Cocaine is very bad for the heart. And although Waylon Jennings stopped using the drug in 1984, he still endured heart troubles many years later. In October 1988, doctors performed a balloon angioplasty to clear a blocked artery. Just two months later, while on his tour bus and headed to a gig in Tennessee, a 51-year-old Jennings started to suffer from chest pains so intense that his driver immediately re-routed to Baptist Hospital in Nashville. Tests revealed partial blockage in three of Jennings' arteries, necessitating immediate triple-bypass surgery. Fortunately, at no point did he suffer a heart attack, and he made a full recovery. Under doctors' orders of rest and relaxation, Jennings canceled two months' worth of concerts, and he also had to adopt healthier habits, and fast. 

"I had to change the way I eat," Jennings told UPI. He also had to give up smoking, a prodigious habit he picked up when he was around ten years old. "Smoking is what caused my problem. I smoked for 41 years, and I was smoking five and six packs a day in the last few years."

Waylon Jennings suffered from complications of diabetes

Cocaine discourages appetite, and that happened for Waylon Jennings, who during the height of his addiction subsisted on milkshakes force-fed to him by wife Jessi Colter. After he quit taking the drug in the mid-1980s, the desire for food returned, and Jennings put on a few pounds. "I hated the way I looked, because once I started gaining weight, I couldn't stop," he wrote in Waylon: An Autobiography. After less than a decade of living a drug-free life, albeit one with some extra weight on his frame, Jennings was diagnosed with adult-onset, or type II diabetes. It often develops in older, overweight adults, and it's characterized by the body's inability to properly process food or regulate blood glucose levels, which can lead to severe complications, including kidney problems, vision loss, and poor circulation.

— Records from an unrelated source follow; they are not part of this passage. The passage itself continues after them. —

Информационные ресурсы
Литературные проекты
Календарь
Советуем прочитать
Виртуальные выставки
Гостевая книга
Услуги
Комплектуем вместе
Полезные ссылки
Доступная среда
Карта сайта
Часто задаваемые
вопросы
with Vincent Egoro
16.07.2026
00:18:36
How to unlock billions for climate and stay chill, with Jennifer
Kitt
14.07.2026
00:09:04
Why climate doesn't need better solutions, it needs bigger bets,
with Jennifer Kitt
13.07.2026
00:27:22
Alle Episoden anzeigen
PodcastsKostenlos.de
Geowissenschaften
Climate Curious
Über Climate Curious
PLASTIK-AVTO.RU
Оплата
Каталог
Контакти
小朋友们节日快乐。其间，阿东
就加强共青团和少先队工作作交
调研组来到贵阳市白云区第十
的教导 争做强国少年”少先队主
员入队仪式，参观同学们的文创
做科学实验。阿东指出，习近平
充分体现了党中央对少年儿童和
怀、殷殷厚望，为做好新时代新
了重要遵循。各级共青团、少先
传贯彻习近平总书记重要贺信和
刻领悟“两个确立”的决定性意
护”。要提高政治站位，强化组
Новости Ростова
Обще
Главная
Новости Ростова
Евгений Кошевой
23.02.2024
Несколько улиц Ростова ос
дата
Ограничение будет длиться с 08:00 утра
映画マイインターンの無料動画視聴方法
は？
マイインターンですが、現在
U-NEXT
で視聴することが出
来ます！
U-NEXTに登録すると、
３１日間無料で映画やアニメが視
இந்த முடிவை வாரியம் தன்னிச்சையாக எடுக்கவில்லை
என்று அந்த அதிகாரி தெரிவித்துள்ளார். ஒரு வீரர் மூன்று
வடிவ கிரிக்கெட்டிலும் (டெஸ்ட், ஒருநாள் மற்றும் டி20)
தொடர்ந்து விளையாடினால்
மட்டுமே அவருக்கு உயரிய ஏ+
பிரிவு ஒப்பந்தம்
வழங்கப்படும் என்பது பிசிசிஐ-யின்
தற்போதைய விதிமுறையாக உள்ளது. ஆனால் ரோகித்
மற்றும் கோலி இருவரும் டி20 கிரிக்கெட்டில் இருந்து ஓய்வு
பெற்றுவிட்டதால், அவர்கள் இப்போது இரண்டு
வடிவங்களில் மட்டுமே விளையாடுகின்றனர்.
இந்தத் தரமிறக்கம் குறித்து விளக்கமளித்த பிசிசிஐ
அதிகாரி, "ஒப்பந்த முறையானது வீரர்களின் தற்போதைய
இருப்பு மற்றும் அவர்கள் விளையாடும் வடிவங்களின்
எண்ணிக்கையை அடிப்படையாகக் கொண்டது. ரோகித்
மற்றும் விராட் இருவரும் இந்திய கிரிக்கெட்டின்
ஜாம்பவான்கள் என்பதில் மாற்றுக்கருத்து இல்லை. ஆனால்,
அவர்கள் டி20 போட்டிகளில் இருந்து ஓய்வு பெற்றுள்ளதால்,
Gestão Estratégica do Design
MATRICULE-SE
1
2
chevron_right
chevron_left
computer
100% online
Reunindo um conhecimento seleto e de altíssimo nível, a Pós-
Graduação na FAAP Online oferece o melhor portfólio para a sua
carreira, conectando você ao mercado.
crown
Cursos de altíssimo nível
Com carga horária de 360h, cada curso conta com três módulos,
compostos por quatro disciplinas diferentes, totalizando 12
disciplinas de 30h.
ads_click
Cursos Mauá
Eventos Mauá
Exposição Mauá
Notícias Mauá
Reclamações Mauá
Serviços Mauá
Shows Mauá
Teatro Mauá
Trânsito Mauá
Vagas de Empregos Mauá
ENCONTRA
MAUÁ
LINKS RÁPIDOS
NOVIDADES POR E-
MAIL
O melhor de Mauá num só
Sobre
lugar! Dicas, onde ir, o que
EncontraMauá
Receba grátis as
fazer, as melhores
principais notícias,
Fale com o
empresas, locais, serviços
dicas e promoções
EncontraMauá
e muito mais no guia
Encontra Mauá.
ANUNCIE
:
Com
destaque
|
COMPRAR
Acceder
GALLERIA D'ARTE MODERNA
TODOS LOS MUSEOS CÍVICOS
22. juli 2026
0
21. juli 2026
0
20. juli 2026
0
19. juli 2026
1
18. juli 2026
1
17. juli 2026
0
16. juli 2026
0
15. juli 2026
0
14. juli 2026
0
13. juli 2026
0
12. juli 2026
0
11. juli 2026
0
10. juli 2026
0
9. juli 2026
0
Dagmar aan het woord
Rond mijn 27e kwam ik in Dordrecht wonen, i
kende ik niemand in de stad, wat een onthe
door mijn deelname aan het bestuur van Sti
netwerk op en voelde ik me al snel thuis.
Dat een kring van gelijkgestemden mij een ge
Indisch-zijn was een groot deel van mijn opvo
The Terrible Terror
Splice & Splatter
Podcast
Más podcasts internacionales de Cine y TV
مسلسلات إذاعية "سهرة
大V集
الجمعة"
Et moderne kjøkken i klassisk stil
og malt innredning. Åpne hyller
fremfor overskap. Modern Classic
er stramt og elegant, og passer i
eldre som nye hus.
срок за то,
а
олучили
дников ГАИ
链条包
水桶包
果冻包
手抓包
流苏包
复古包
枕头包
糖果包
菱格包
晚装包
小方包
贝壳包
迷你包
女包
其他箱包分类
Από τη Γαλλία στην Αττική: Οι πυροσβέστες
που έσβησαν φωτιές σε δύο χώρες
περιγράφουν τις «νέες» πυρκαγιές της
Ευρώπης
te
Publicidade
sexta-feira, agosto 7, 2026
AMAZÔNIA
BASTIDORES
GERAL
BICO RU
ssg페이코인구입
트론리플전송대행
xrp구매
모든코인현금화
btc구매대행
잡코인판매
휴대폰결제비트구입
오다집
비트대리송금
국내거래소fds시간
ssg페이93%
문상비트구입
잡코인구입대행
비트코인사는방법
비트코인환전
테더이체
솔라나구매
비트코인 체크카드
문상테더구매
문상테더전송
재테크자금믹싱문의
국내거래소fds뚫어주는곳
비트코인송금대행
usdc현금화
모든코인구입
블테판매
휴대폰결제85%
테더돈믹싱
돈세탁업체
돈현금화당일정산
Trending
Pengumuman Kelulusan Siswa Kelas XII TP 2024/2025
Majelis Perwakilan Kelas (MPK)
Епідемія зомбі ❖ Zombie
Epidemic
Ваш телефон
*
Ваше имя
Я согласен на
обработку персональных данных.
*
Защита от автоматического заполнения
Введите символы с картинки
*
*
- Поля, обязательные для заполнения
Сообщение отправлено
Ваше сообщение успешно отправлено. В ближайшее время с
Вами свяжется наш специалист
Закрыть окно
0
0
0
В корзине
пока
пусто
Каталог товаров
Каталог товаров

That last problem happened to Jennings. Blood flow in the arteries in his legs was so impeded that he was diagnosed with peripheral vascular disease in both limbs. In April 2000, he underwent surgery in hopes of relieving some of the tremendous pain he was in. Unfortunately, Jennings' health problems continued. In 2001, he got an infection in his foot, and his body, ravaged by diabetes, couldn't fight it off. Doctors had to amputate it. About two months later, the country legend passed away at age 62, owing to diabetes-related issues.